Top of MATERIAL PROVIDED

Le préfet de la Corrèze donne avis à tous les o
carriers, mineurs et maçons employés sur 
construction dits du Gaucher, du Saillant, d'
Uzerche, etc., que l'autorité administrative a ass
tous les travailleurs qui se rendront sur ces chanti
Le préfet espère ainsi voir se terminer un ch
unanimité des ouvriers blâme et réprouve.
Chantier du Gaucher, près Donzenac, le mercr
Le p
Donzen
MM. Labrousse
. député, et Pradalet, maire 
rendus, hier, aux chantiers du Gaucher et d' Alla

Bottom of MATERIAL PROVIDED

ASSIGNED TASK: Type out exactly the span of lines from the one with "Uzerche, etc., que" to the end of the material above, counting both end lines, and nothing else.

EXERCISE ANSWER:
Uzerche, etc., que l'autorité administrative a ass
tous les travailleurs qui se rendront sur ces chanti
Le préfet espère ainsi voir se terminer un ch
unanimité des ouvriers blâme et réprouve.
Chantier du Gaucher, près Donzenac, le mercr
Le p
Donzen
MM. Labrousse
. député, et Pradalet, maire 
rendus, hier, aux chantiers du Gaucher et d' Alla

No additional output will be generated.